Mayor Adams hinted Monday that he believes electoral politics is to blame for the fact that President Biden and Gov. Hochul have dragged their feet on reimbursing his administration for costs associated with the city’s migrant crisis.

According to an estimate from the Independent Budget Office, it could cost the city nearly $600 million per year to provide housing, health care and other services for the thousands of Latin American asylum seekers who have arrived in the city since this spring, and Adams has for months pleaded with the feds and Hochul to help pick up the tab.

Speaking to reporters at City Hall on Monday afternoon, Adams said he’s “still fighting for reimbursement” and that there’s no longer an excuse for his fellow Democrats in Albany and Washington to hold off on helping out now that the Nov. 8 elections are in the rearview.

“The campaign season is over, you know. It’s time to keep the focus on this issue. We need to be reimbursed,” he said. “We spent a great deal of money for a national problem, and we’re looking for reimbursement and assistance from the state and from the federal government.”

Asked to elaborate on his “campaign season” comment, Adams said he was referencing the fact that Hochul and Biden have been too busy attending political rallies to delve into the reimbursement issue.

“People seem to be more focused on issues when they don’t have to run around from location to location to location. Not ‘campaign season is over’ because no one wanted to talk about it, because I was talking about it,” he said.

Some strategists say there could’ve been a more overtly political component as to why Biden and Hochul didn’t help cover the city’s migrant crisis costs before the Nov. 8 midterm elections.

Republicans across the U.S. have used the flow of asylum seekers arriving at the southern border as a political cudgel against Biden over the course of the campaign season, contending that the crisis shows the president’s immigration policies are weak and ineffective.

For Biden or Hochul to funnel emergency reimbursement funding to the city against that political backdrop could’ve been further weaponized by Republican candidates for elected offices in New York and beyond, said Ken Frydman, a veteran GOP strategist.

“Had Biden and Hochul reimbursed NYC for its migrant crisis costs, Republican candidates would’ve used that as an immigration reform issue in their campaigns against Democrats,” said Frydman. ”Rule number one of politics: Never help your opponent.”

One especially pricey component of the Adams administration’s migrant crisis response was the tent facility for asylum seekers erected on Randalls Island.

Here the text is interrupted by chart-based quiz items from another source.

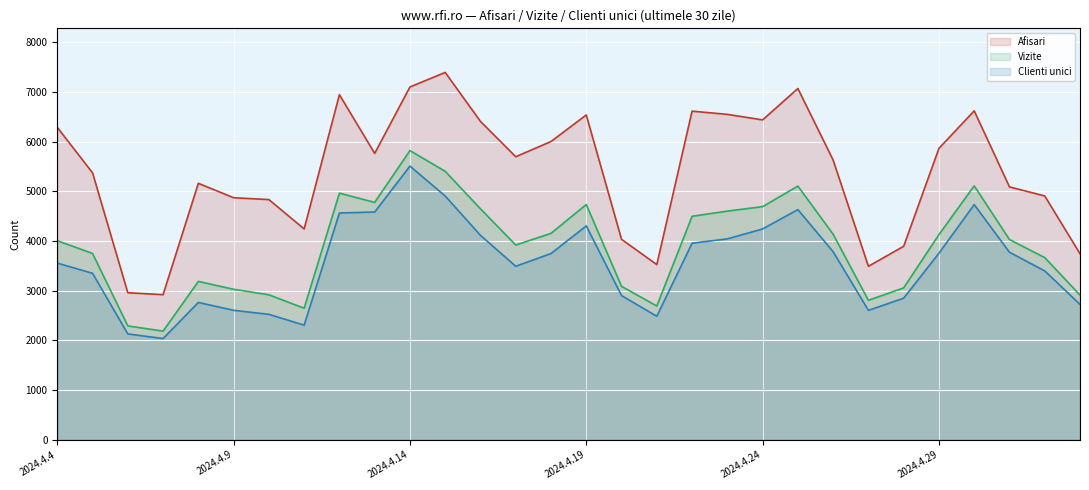

How many lines are shown in the chart?

3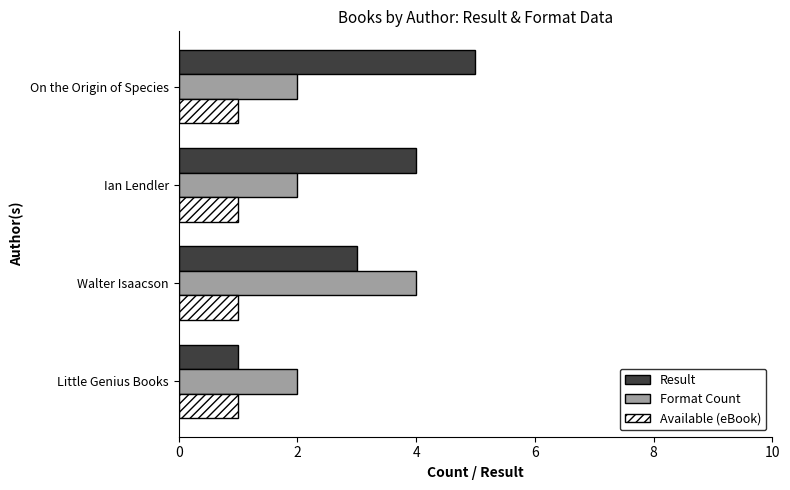

Is it true that Result equals 0 at Little Genius Books?

False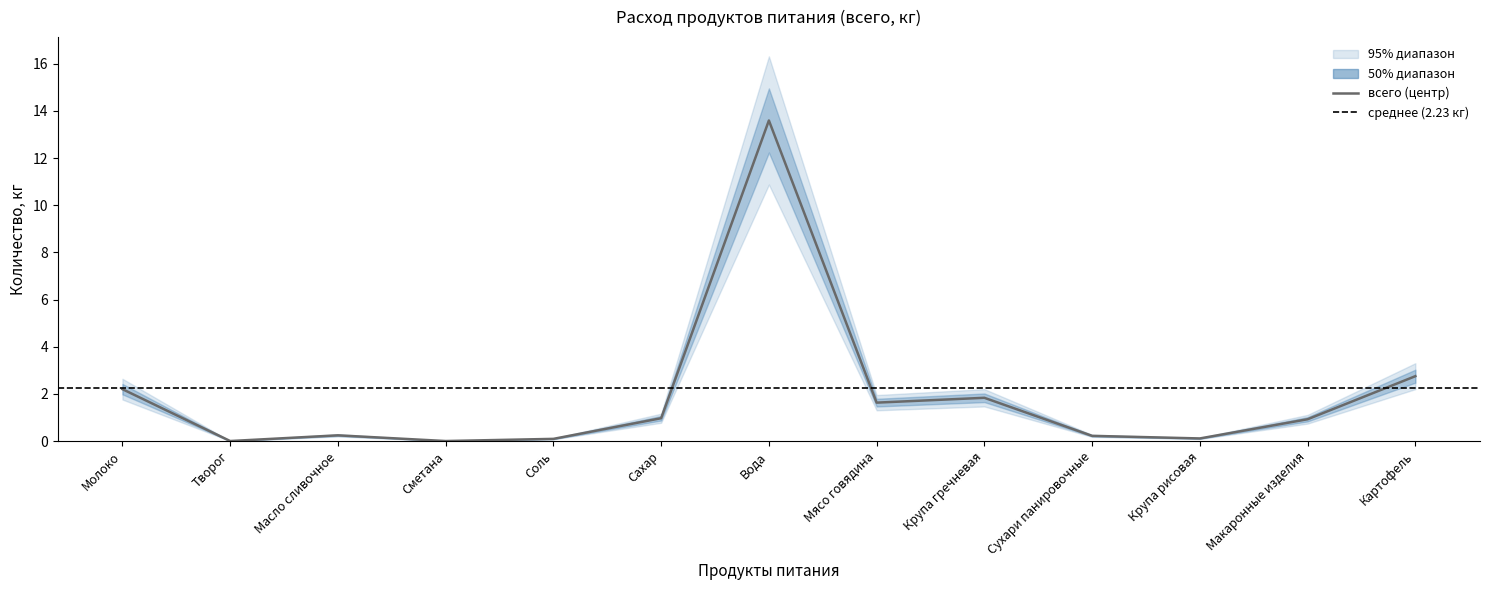

Which series has the largest range (max minus min)?

верхняя граница (95%)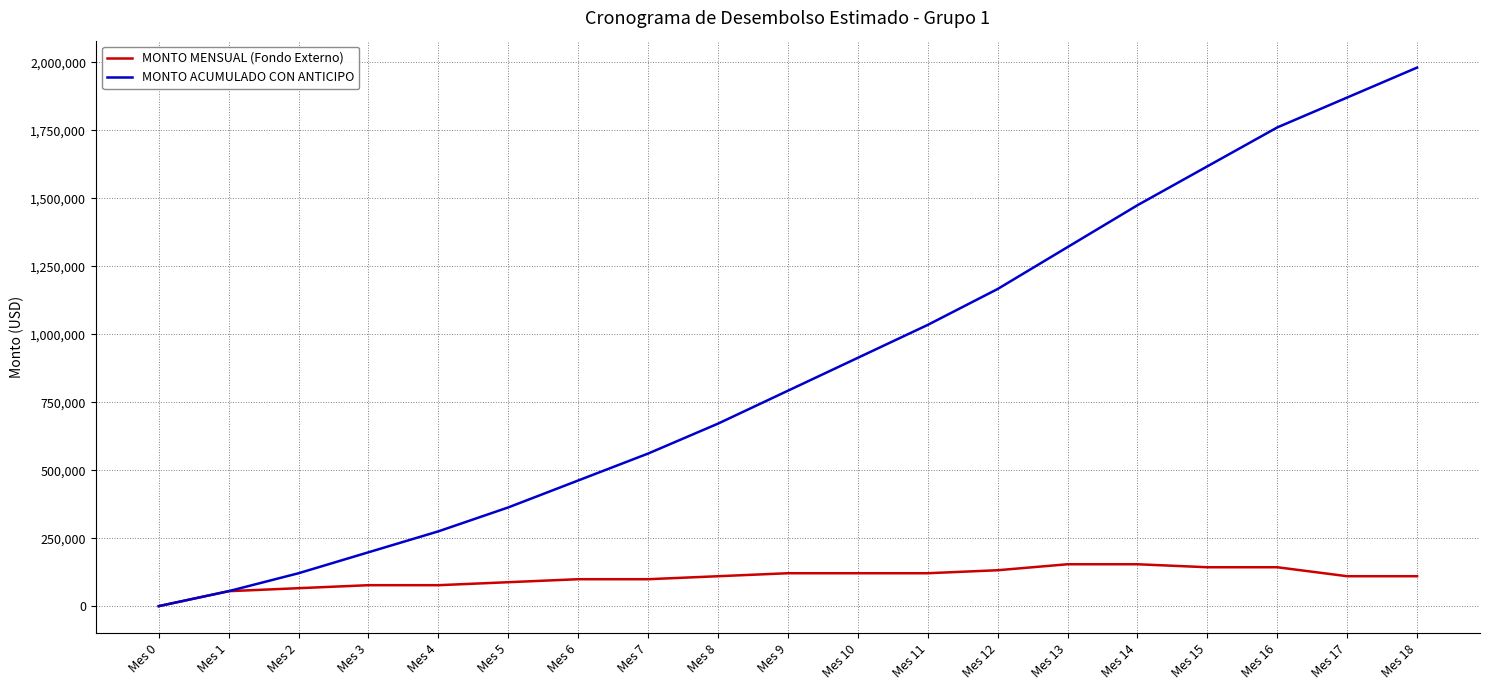

At which label is MONTO ACUMULADO CON ANTICIPO closest to 990000?

Mes 11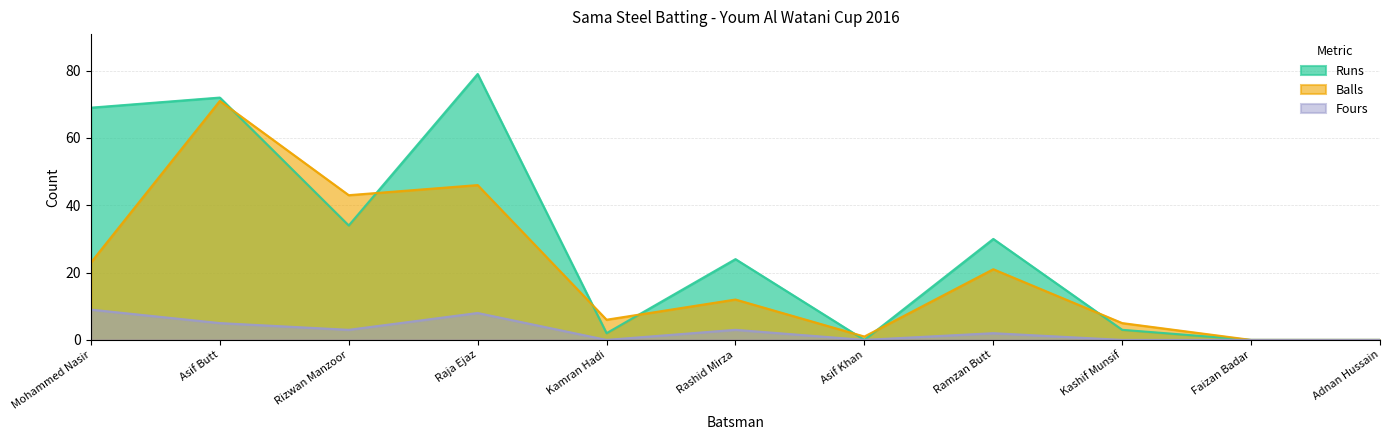

How many interior local peaks does the Fours series have?

3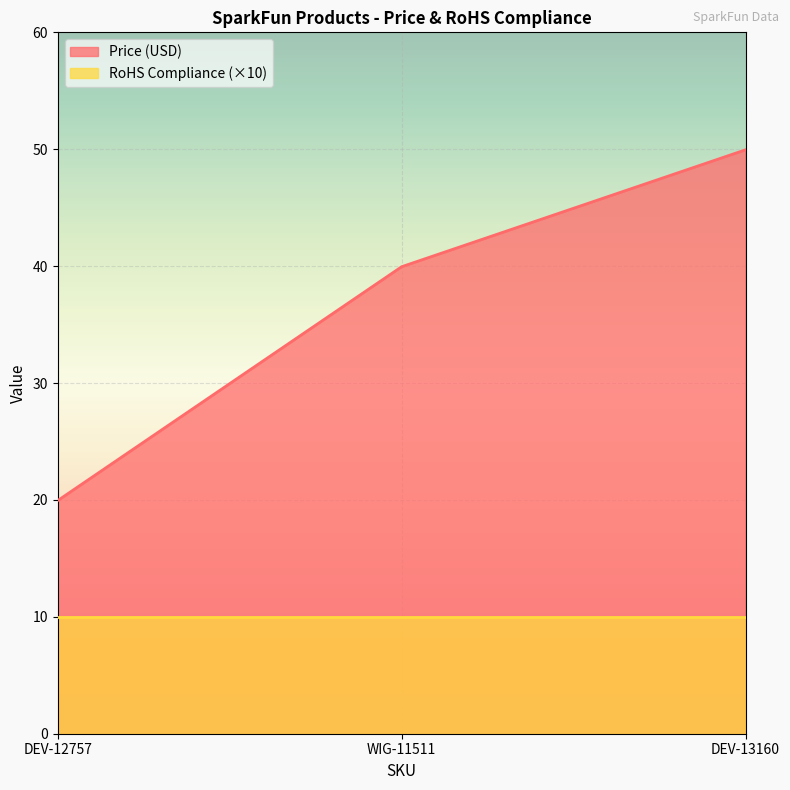

Which series changed the most between WIG-11511 and DEV-13160?

Price (USD)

The site cost at least $650,000 just to build — and Adams announced last week that the city is dismantling it even though it has stood mostly empty since opening less than a month ago due to a recent slowdown in migrants arriving in the city.

Asked Monday if he regrets building the tent given that it was barely used, Adams demurred and argued it highlights the “success” of his administration’s migrant crisis response.

“I’m baffled by those who don’t realize the successful execution of a plan,” he said. “The worst thing that could’ve happened was that we waited.”